牢头问我们想吃什么,又年只要了两个包子一碗菜粥。
我:「红烧肉!小酥鸡!烧鹅!清蒸鲫鱼!」
牢头乐了:「行罢,我自掏腰包,为小鱼姑娘破费一回。您到下边了给阎王爷念我两句好。」
我冲他咧嘴:「哎哟喂怎么说话呢?怎么我就非得去见阎王爷了?姑奶奶我一生行善积福,正气凛然,是要上天去见三清老祖的!」
狱卒们便都笑。
热闹得像是送家人出远门。
我们通宵达旦的聊天,想到什么唠什么,看不到日月,也就不用分昼夜。
我给又年讲我的家人朋友,讲我的学业工作,讲我那两段和平分手的恋爱经历。
你说我此生分明活了二十五岁,怎么顺着童年、上学、工作这么讲下来,竟好似两三天就能讲完了似的。

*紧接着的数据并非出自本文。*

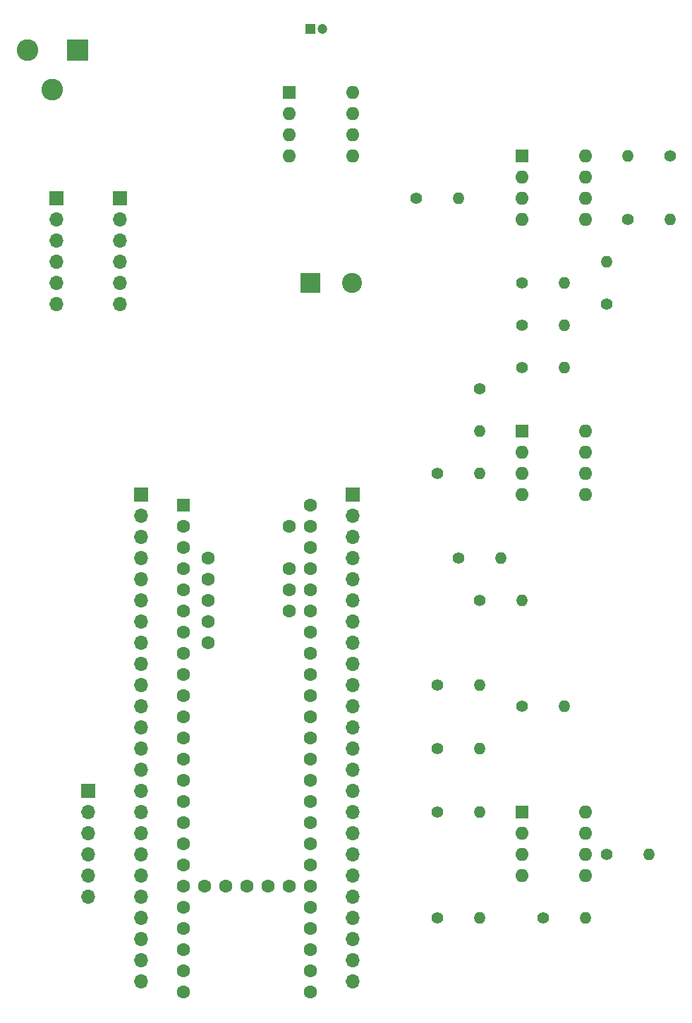
<source format=gbr>
%TF.GenerationSoftware,KiCad,Pcbnew,(5.1.10)-1*%
%TF.CreationDate,2021-10-07T13:20:46-04:00*%
%TF.ProjectId,dynamic clamp pcb,64796e61-6d69-4632-9063-6c616d702070,rev?*%
%TF.SameCoordinates,Original*%
%TF.FileFunction,Soldermask,Top*%
%TF.FilePolarity,Negative*%
%FSLAX46Y46*%
G04 Gerber Fmt 4.6, Leading zero omitted, Abs format (unit mm)*
G04 Created by KiCad (PCBNEW (5.1.10)-1) date 2021-10-07 13:20:46*
%MOMM*%
%LPD*%
G01*
G04 APERTURE LIST*
%ADD10R,2.600000X2.600000*%
%ADD11C,2.600000*%
%ADD12R,2.400000X2.400000*%
%ADD13C,2.400000*%
%ADD14R,1.200000X1.200000*%
%ADD15C,1.200000*%
%ADD16R,1.700000X1.700000*%
%ADD17O,1.700000X1.700000*%
%ADD18O,1.400000X1.400000*%
%ADD19C,1.400000*%
%ADD20R,1.600000X1.600000*%
%ADD21O,1.600000X1.600000*%
%ADD22C,1.600000*%
G04 APERTURE END LIST*
D10*
%TO.C,J2*%
X53340000Y-30480000D03*
D11*
X47340000Y-30480000D03*
X50340000Y-35180000D03*
%TD*%
D12*
%TO.C,C1*%
X81280000Y-58420000D03*
D13*
X86280000Y-58420000D03*
%TD*%
D14*
%TO.C,C2*%
X81280000Y-27940000D03*
D15*
X82780000Y-27940000D03*
%TD*%
D16*
%TO.C,J1*%
X54610000Y-119380000D03*
D17*
X54610000Y-121920000D03*
X54610000Y-124460000D03*
X54610000Y-127000000D03*
X54610000Y-129540000D03*
X54610000Y-132080000D03*
%TD*%
D16*
%TO.C,J4*%
X50800000Y-48260000D03*
D17*
X50800000Y-50800000D03*
X50800000Y-53340000D03*
X50800000Y-55880000D03*
X50800000Y-58420000D03*
X50800000Y-60960000D03*
%TD*%
%TO.C,J6*%
X60960000Y-142240000D03*
X60960000Y-139700000D03*
X60960000Y-137160000D03*
X60960000Y-134620000D03*
X60960000Y-132080000D03*
X60960000Y-129540000D03*
X60960000Y-127000000D03*
X60960000Y-124460000D03*
X60960000Y-121920000D03*
X60960000Y-119380000D03*
X60960000Y-116840000D03*
X60960000Y-114300000D03*
X60960000Y-111760000D03*
X60960000Y-109220000D03*
X60960000Y-106680000D03*
X60960000Y-104140000D03*
X60960000Y-101600000D03*
X60960000Y-99060000D03*
X60960000Y-96520000D03*
X60960000Y-93980000D03*
X60960000Y-91440000D03*
X60960000Y-88900000D03*
X60960000Y-86360000D03*
D16*
X60960000Y-83820000D03*
%TD*%
%TO.C,J7*%
X86360000Y-83820000D03*
D17*
X86360000Y-86360000D03*
X86360000Y-88900000D03*
X86360000Y-91440000D03*
X86360000Y-93980000D03*
X86360000Y-96520000D03*
X86360000Y-99060000D03*
X86360000Y-101600000D03*
X86360000Y-104140000D03*
X86360000Y-106680000D03*
X86360000Y-109220000D03*
X86360000Y-111760000D03*
X86360000Y-114300000D03*
X86360000Y-116840000D03*
X86360000Y-119380000D03*
X86360000Y-121920000D03*
X86360000Y-124460000D03*
X86360000Y-127000000D03*
X86360000Y-129540000D03*
X86360000Y-132080000D03*
X86360000Y-134620000D03*
X86360000Y-137160000D03*
X86360000Y-139700000D03*
X86360000Y-142240000D03*
%TD*%
%TO.C,J5_GND1*%
X58420000Y-60960000D03*
X58420000Y-58420000D03*
X58420000Y-55880000D03*
X58420000Y-53340000D03*
X58420000Y-50800000D03*
D16*
X58420000Y-48260000D03*
%TD*%
D18*
%TO.C,R1*%
X99060000Y-48260000D03*
D19*
X93980000Y-48260000D03*
%TD*%
D18*
%TO.C,R2*%
X111760000Y-63500000D03*
D19*
X106680000Y-63500000D03*
%TD*%
%TO.C,R3*%
X106680000Y-58420000D03*
D18*
X111760000Y-58420000D03*
%TD*%
D19*
%TO.C,R4*%
X116840000Y-60960000D03*
D18*
X116840000Y-55880000D03*
%TD*%
%TO.C,R5*%
X124460000Y-50800000D03*
D19*
X119380000Y-50800000D03*
%TD*%
%TO.C,R6*%
X124460000Y-43180000D03*
D18*
X119380000Y-43180000D03*
%TD*%
D19*
%TO.C,R7*%
X96520000Y-81280000D03*
D18*
X101600000Y-81280000D03*
%TD*%
%TO.C,R8*%
X104140000Y-91440000D03*
D19*
X99060000Y-91440000D03*
%TD*%
%TO.C,R9*%
X106680000Y-68580000D03*
D18*
X111760000Y-68580000D03*
%TD*%
%TO.C,R10*%
X101600000Y-76200000D03*
D19*
X101600000Y-71120000D03*
%TD*%
%TO.C,R11*%
X96520000Y-106680000D03*
D18*
X101600000Y-106680000D03*
%TD*%
%TO.C,R12*%
X101600000Y-121920000D03*
D19*
X96520000Y-121920000D03*
%TD*%
%TO.C,R13*%
X96520000Y-114300000D03*
D18*
X101600000Y-114300000D03*
%TD*%
%TO.C,R14*%
X101600000Y-134620000D03*
D19*
X96520000Y-134620000D03*
%TD*%
%TO.C,R15*%
X106680000Y-109220000D03*
D18*
X111760000Y-109220000D03*
%TD*%
D19*
%TO.C,R16*%
X116840000Y-127000000D03*
D18*
X121920000Y-127000000D03*
%TD*%
%TO.C,R17*%
X114300000Y-134620000D03*
D19*
X109220000Y-134620000D03*
%TD*%
D18*
%TO.C,R18*%
X106680000Y-96520000D03*
D19*
X101600000Y-96520000D03*
%TD*%
D20*
%TO.C,U1*%
X106680000Y-43180000D03*
D21*
X114300000Y-50800000D03*
X106680000Y-45720000D03*
X114300000Y-48260000D03*
X106680000Y-48260000D03*
X114300000Y-45720000D03*
X106680000Y-50800000D03*
X114300000Y-43180000D03*
%TD*%
D20*
%TO.C,U2*%
X106680000Y-76200000D03*
D21*
X114300000Y-83820000D03*
X106680000Y-78740000D03*
X114300000Y-81280000D03*
X106680000Y-81280000D03*
X114300000Y-78740000D03*
X106680000Y-83820000D03*
X114300000Y-76200000D03*
%TD*%
%TO.C,U3*%
X114300000Y-121920000D03*
X106680000Y-129540000D03*
X114300000Y-124460000D03*
X106680000Y-127000000D03*
X114300000Y-127000000D03*
X106680000Y-124460000D03*
X114300000Y-129540000D03*
D20*
X106680000Y-121920000D03*
%TD*%
D21*
%TO.C,U4*%
X86360000Y-35560000D03*
X78740000Y-43180000D03*
X86360000Y-38100000D03*
X78740000Y-40640000D03*
X86360000Y-40640000D03*
X78740000Y-38100000D03*
X86360000Y-43180000D03*
D20*
X78740000Y-35560000D03*
%TD*%
D22*
%TO.C,U5*%
X66040000Y-125730000D03*
X66040000Y-128270000D03*
X66040000Y-130810000D03*
X66040000Y-133350000D03*
X66040000Y-123190000D03*
X66040000Y-120650000D03*
X66040000Y-118110000D03*
X66040000Y-135890000D03*
X66040000Y-138430000D03*
X66040000Y-140970000D03*
X66040000Y-143510000D03*
X68580000Y-130810000D03*
X71120000Y-130810000D03*
X73660000Y-130810000D03*
X76200000Y-130810000D03*
X78740000Y-130810000D03*
X81280000Y-143510000D03*
X81280000Y-140970000D03*
X81280000Y-138430000D03*
X81280000Y-135890000D03*
X81280000Y-133350000D03*
X81280000Y-130810000D03*
X81280000Y-128270000D03*
X81280000Y-125730000D03*
X66040000Y-115570000D03*
X66040000Y-113030000D03*
X66040000Y-110490000D03*
X66040000Y-107950000D03*
X66040000Y-105410000D03*
X66040000Y-102870000D03*
X66040000Y-100330000D03*
X66040000Y-97790000D03*
X66040000Y-95250000D03*
X66040000Y-92710000D03*
X66040000Y-90170000D03*
X66040000Y-87630000D03*
D20*
X66040000Y-85090000D03*
D22*
X81280000Y-123190000D03*
X81280000Y-120650000D03*
X81280000Y-118110000D03*
X81280000Y-115570000D03*
X81280000Y-113030000D03*
X81280000Y-110490000D03*
X81280000Y-107950000D03*
X81280000Y-105410000D03*
X81280000Y-102870000D03*
X81280000Y-100330000D03*
X81280000Y-97790000D03*
X81280000Y-95250000D03*
X81280000Y-92710000D03*
X81280000Y-90170000D03*
X81280000Y-87630000D03*
X81280000Y-85090000D03*
X78740000Y-87630000D03*
X78740000Y-92710000D03*
X78740000Y-95250000D03*
X78740000Y-97790000D03*
X69040000Y-91440000D03*
X69040000Y-93980000D03*
X69040000Y-96520000D03*
X69040000Y-99060000D03*
X69040000Y-101600000D03*
%TD*%
M02*

</source>
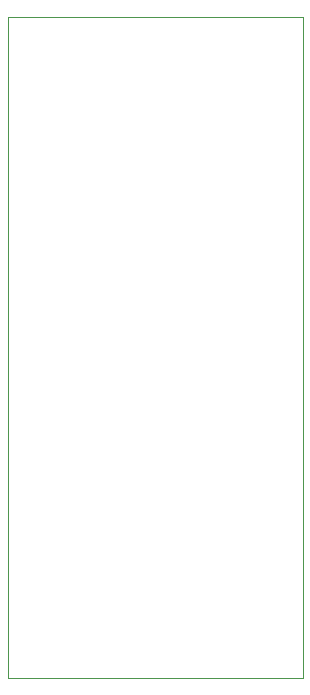
<source format=gbr>
%TF.GenerationSoftware,KiCad,Pcbnew,9.0.7*%
%TF.CreationDate,2026-01-18T23:44:21-08:00*%
%TF.ProjectId,STM32_HID_controller-right,53544d33-325f-4484-9944-5f636f6e7472,rev?*%
%TF.SameCoordinates,Original*%
%TF.FileFunction,Profile,NP*%
%FSLAX46Y46*%
G04 Gerber Fmt 4.6, Leading zero omitted, Abs format (unit mm)*
G04 Created by KiCad (PCBNEW 9.0.7) date 2026-01-18 23:44:21*
%MOMM*%
%LPD*%
G01*
G04 APERTURE LIST*
%TA.AperFunction,Profile*%
%ADD10C,0.050000*%
%TD*%
G04 APERTURE END LIST*
D10*
X120000000Y-130800000D02*
X120000000Y-186800000D01*
X145000000Y-130800000D02*
X145000000Y-186800000D01*
X120000000Y-130800000D02*
X145000000Y-130800000D01*
X120000000Y-186800000D02*
X145000000Y-186800000D01*
M02*

</source>
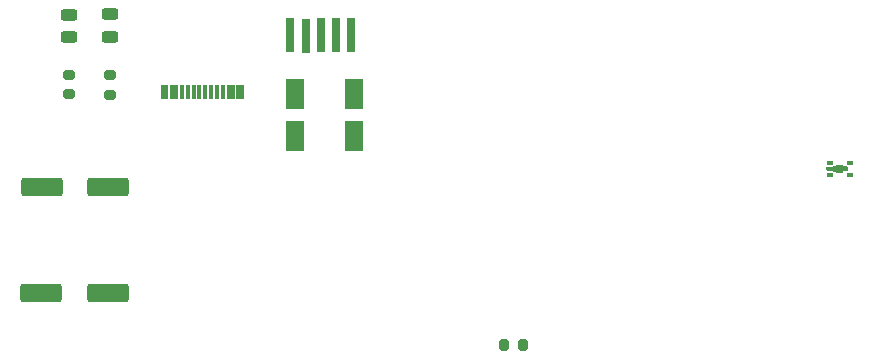
<source format=gbr>
%TF.GenerationSoftware,KiCad,Pcbnew,(6.99.0-1665-g4ee6cfe5b6)*%
%TF.CreationDate,2022-04-26T18:14:45+08:00*%
%TF.ProjectId,LightMeherGen2,4c696768-744d-4656-9865-7247656e322e,rev?*%
%TF.SameCoordinates,Original*%
%TF.FileFunction,Paste,Top*%
%TF.FilePolarity,Positive*%
%FSLAX46Y46*%
G04 Gerber Fmt 4.6, Leading zero omitted, Abs format (unit mm)*
G04 Created by KiCad (PCBNEW (6.99.0-1665-g4ee6cfe5b6)) date 2022-04-26 18:14:45*
%MOMM*%
%LPD*%
G01*
G04 APERTURE LIST*
G04 Aperture macros list*
%AMRoundRect*
0 Rectangle with rounded corners*
0 $1 Rounding radius*
0 $2 $3 $4 $5 $6 $7 $8 $9 X,Y pos of 4 corners*
0 Add a 4 corners polygon primitive as box body*
4,1,4,$2,$3,$4,$5,$6,$7,$8,$9,$2,$3,0*
0 Add four circle primitives for the rounded corners*
1,1,$1+$1,$2,$3*
1,1,$1+$1,$4,$5*
1,1,$1+$1,$6,$7*
1,1,$1+$1,$8,$9*
0 Add four rect primitives between the rounded corners*
20,1,$1+$1,$2,$3,$4,$5,0*
20,1,$1+$1,$4,$5,$6,$7,0*
20,1,$1+$1,$6,$7,$8,$9,0*
20,1,$1+$1,$8,$9,$2,$3,0*%
%AMFreePoly0*
4,1,35,0.182426,0.877426,0.200000,0.835000,0.200000,0.495000,0.270000,0.495000,0.312426,0.477426,0.330000,0.435000,0.330000,-0.035000,0.312426,-0.077426,0.270000,-0.095000,0.250000,-0.095000,0.250000,-0.265000,0.232426,-0.307426,0.190000,-0.325000,0.170000,-0.325000,0.170000,-0.835000,0.152426,-0.877426,0.110000,-0.895000,-0.150000,-0.895000,-0.192426,-0.877426,-0.210000,-0.835000,
-0.210000,-0.325000,-0.252426,-0.307426,-0.270000,-0.265000,-0.270000,-0.095000,-0.312426,-0.077426,-0.330000,-0.035000,-0.330000,0.435000,-0.312426,0.477426,-0.270000,0.495000,-0.230000,0.495000,-0.230000,0.835000,-0.212426,0.877426,-0.170000,0.895000,0.140000,0.895000,0.182426,0.877426,0.182426,0.877426,$1*%
G04 Aperture macros list end*
%ADD10RoundRect,0.200000X-0.275000X0.200000X-0.275000X-0.200000X0.275000X-0.200000X0.275000X0.200000X0*%
%ADD11RoundRect,0.200000X-0.200000X-0.275000X0.200000X-0.275000X0.200000X0.275000X-0.200000X0.275000X0*%
%ADD12R,0.300000X1.150000*%
%ADD13RoundRect,0.250000X0.550000X-1.050000X0.550000X1.050000X-0.550000X1.050000X-0.550000X-1.050000X0*%
%ADD14R,0.650000X3.000000*%
%ADD15RoundRect,0.243750X-0.456250X0.243750X-0.456250X-0.243750X0.456250X-0.243750X0.456250X0.243750X0*%
%ADD16R,0.470000X0.318000*%
%ADD17FreePoly0,270.000000*%
%ADD18RoundRect,0.250000X1.500000X0.550000X-1.500000X0.550000X-1.500000X-0.550000X1.500000X-0.550000X0*%
G04 APERTURE END LIST*
D10*
%TO.C,R5*%
X105725000Y-66025000D03*
X105725000Y-67675000D03*
%TD*%
D11*
%TO.C,R11*%
X142525000Y-88875000D03*
X144175000Y-88875000D03*
%TD*%
D12*
%TO.C,J1*%
X120349999Y-67484999D03*
X119549999Y-67484999D03*
X118249999Y-67484999D03*
X117249999Y-67484999D03*
X116749999Y-67484999D03*
X115749999Y-67484999D03*
X114449999Y-67484999D03*
X113649999Y-67484999D03*
X113949999Y-67484999D03*
X114749999Y-67484999D03*
X115249999Y-67484999D03*
X116249999Y-67484999D03*
X117749999Y-67484999D03*
X118749999Y-67484999D03*
X119249999Y-67484999D03*
X120049999Y-67484999D03*
%TD*%
D13*
%TO.C,C15*%
X129825000Y-71200000D03*
X129825000Y-67600000D03*
%TD*%
D14*
%TO.C,U4*%
X124449999Y-62649999D03*
X125729999Y-62699999D03*
X126999999Y-62649999D03*
X128269999Y-62649999D03*
X129539999Y-62649999D03*
%TD*%
D15*
%TO.C,D2*%
X105725000Y-60912500D03*
X105725000Y-62787500D03*
%TD*%
D16*
%TO.C,U3*%
X170151999Y-73498999D03*
D17*
X170752000Y-74017000D03*
D16*
X170151999Y-74498999D03*
X171847999Y-74500999D03*
X171847999Y-73500999D03*
%TD*%
D10*
%TO.C,R4*%
X109200000Y-66062500D03*
X109200000Y-67712500D03*
%TD*%
D18*
%TO.C,C23*%
X109000000Y-75500000D03*
X103400000Y-75500000D03*
%TD*%
D15*
%TO.C,D1*%
X109200000Y-60900000D03*
X109200000Y-62775000D03*
%TD*%
D13*
%TO.C,C17*%
X124875000Y-71200000D03*
X124875000Y-67600000D03*
%TD*%
D18*
%TO.C,C24*%
X108975000Y-84450000D03*
X103375000Y-84450000D03*
%TD*%
M02*

</source>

我的头发很久没有剪过,婢女们拿护发的香膏抹了几回,如今一头乌发顺溜得蚂蚁站上去都打滑。
我反倒舍不得再剪。
又年打碎一只碗,捏起一片碎瓷刮干净胡子。
看我拿着把梳子半天梳不好头发,他接过我手中的梳。
「我来。」
他拿一根红色发带为我扎头发,他的右指是断过再接的,很不灵活,扎了又解,温吞又细致地忙了好半天。
我反手摸摸,是个很利落的高马尾。
很合我心意。
我把眼泪憋回去,踮起脚伸手抱住他的脖颈,埋在他肩头蹭了一下。